In the competitive landscape of modern product development, building a successful product goes beyond creating something that users like; it requires creating something they can’t live without. This is where the concept of “Hooked” comes into play. Coined by author Nir Eyal in his book “Hooked: How to Build Habit-Forming Products,” the term refers to a framework that helps product managers create products that form habits among users. In this article, we will explore the significance of the Hooked concept, its definition, key principles, and real-world examples of how it has been implemented to create products with a cult-like following.

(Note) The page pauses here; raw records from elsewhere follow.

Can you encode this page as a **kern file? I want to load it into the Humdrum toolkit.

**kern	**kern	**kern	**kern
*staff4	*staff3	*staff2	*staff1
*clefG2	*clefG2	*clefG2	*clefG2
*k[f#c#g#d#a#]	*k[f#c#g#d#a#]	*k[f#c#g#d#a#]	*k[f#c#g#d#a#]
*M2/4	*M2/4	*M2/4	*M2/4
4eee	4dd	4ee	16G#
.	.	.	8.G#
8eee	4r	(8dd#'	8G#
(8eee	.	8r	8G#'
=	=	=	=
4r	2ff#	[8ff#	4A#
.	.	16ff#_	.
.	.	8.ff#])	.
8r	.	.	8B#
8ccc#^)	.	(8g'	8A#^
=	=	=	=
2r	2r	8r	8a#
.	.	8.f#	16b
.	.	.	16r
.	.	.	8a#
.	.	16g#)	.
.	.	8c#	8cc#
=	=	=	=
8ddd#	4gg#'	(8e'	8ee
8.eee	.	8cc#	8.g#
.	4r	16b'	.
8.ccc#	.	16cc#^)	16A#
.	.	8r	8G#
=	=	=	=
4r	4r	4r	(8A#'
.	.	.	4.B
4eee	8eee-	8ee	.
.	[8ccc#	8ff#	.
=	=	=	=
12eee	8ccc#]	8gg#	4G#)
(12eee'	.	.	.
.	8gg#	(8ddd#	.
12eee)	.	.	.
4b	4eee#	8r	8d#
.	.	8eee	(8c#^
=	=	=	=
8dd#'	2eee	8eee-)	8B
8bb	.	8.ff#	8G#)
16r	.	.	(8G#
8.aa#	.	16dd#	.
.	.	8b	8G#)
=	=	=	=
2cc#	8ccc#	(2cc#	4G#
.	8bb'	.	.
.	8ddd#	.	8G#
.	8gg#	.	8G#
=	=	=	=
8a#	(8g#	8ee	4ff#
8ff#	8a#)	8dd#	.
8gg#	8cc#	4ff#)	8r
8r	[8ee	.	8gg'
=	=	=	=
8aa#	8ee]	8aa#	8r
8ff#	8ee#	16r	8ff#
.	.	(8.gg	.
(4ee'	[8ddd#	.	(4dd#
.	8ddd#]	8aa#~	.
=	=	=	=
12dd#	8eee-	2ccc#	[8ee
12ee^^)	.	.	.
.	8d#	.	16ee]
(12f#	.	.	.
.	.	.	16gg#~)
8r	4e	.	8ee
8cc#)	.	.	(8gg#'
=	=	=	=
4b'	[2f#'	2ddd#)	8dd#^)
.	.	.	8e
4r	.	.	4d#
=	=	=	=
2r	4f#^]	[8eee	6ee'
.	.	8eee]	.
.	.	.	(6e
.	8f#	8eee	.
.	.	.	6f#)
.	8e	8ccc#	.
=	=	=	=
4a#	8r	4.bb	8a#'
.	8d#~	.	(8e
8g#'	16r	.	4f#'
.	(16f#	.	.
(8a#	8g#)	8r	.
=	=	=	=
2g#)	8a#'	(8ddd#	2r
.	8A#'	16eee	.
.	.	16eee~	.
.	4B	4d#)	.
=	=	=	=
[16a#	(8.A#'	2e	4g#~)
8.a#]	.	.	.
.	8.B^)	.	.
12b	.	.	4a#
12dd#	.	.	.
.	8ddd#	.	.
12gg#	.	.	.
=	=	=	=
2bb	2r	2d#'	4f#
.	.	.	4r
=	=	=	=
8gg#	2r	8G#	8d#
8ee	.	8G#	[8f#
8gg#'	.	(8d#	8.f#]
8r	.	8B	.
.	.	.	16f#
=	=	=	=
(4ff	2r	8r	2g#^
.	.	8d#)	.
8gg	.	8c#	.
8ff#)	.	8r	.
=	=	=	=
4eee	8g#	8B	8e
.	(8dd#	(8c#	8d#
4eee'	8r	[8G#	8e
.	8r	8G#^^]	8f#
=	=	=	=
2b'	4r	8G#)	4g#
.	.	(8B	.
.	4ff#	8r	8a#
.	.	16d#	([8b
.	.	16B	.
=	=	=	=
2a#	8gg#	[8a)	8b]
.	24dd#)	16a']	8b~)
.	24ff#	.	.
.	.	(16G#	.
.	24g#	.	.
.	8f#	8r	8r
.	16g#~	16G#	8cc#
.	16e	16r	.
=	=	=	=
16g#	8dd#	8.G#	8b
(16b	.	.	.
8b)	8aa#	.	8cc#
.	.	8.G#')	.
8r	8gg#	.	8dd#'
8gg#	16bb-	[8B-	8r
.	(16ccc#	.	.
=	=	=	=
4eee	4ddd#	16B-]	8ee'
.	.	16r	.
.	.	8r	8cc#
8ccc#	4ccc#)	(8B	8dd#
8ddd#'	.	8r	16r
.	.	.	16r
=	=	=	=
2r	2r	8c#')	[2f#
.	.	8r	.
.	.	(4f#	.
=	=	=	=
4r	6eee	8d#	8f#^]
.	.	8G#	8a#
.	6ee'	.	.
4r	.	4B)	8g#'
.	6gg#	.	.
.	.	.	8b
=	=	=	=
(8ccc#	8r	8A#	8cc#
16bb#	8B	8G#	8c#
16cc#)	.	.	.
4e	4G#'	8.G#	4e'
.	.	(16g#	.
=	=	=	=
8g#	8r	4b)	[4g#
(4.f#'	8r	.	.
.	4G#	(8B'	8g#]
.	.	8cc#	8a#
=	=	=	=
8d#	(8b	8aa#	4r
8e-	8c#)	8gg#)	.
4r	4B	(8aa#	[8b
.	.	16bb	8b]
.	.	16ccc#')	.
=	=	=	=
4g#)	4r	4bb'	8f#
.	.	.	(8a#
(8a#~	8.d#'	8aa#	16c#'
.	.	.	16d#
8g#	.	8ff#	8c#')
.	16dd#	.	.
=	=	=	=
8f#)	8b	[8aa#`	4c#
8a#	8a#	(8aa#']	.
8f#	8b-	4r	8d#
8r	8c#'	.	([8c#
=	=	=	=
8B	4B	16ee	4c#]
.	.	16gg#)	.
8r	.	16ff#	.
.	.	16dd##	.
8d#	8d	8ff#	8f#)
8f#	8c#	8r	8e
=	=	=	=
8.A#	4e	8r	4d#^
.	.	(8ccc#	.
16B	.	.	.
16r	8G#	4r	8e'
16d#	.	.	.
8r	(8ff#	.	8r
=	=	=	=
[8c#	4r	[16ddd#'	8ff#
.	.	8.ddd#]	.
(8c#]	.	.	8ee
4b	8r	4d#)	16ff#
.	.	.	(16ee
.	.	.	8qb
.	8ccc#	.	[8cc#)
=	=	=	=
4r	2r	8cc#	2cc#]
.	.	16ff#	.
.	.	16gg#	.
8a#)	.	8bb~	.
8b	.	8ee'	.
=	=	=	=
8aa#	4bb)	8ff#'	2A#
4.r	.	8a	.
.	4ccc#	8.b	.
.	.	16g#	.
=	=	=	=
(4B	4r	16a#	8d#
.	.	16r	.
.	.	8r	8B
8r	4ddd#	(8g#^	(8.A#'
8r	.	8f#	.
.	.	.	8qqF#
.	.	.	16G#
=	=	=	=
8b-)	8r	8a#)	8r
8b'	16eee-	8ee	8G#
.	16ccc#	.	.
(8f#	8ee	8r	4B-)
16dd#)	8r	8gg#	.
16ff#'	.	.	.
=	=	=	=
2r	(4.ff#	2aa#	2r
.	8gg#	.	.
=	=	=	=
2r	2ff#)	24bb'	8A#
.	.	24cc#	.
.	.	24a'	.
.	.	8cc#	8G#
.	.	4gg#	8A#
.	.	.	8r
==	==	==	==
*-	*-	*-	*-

The Hooked concept is a behavioral design framework that aims to create products or experiences that become habits for users. It is based on the idea that successful products trigger a four-step process in users: Trigger, Action, Variable Reward, and Investment (TAVI). By employing these four elements strategically, product managers can create products that keep users coming back for more, forming long-lasting habits.

Key Principles

  1. Triggers: Triggers are the cues that prompt users to take action and engage with a product. Triggers can be external (such as push notifications or emails) or internal (emotions or thoughts). Effective products use triggers to spark user interest and encourage action.
  2. Action: The next step in the Hooked framework is to make the desired action as simple and frictionless as possible. Products should be designed to require minimal effort from users to encourage them to take the intended action.
  3. Variable Reward: Variable rewards create anticipation and keep users engaged. By offering unpredictable and gratifying rewards, products can trigger a sense of curiosity and drive users to return regularly.
  4. Investment: The final step is to encourage users to invest time, effort, or data into the product. This investment strengthens the user’s commitment and increases the likelihood of forming a habit.

Implementation Process

  1. Understand User Needs: Product managers must deeply understand their target audience’s needs, desires, and pain points to identify potential triggers and rewards that will resonate with users.
  2. Design Seamless Experiences: The user experience should be seamless and intuitive, making it easy for users to take action and receive rewards.
  3. Test and Iterate: The Hooked framework is not a one-size-fits-all approach. Product managers should continuously test and iterate on the elements to find the right combination for their specific product.

Real-World Examples

  1. Instagram: Instagram leverages triggers like push notifications to remind users to check their feed and take actions such as liking, commenting, and posting photos. The variable reward of discovering new and visually appealing content keeps users engaged.
  2. Slack: Slack’s user-friendly interface makes it easy for teams to communicate and collaborate, creating a habit-forming product that users depend on for daily work.


The Hooked concept is a powerful framework that empowers product managers to design habit-forming products. By understanding user psychology and employing triggers, actions, variable rewards, and investment, products can create a strong user habit loop, leading to long-term engagement and success.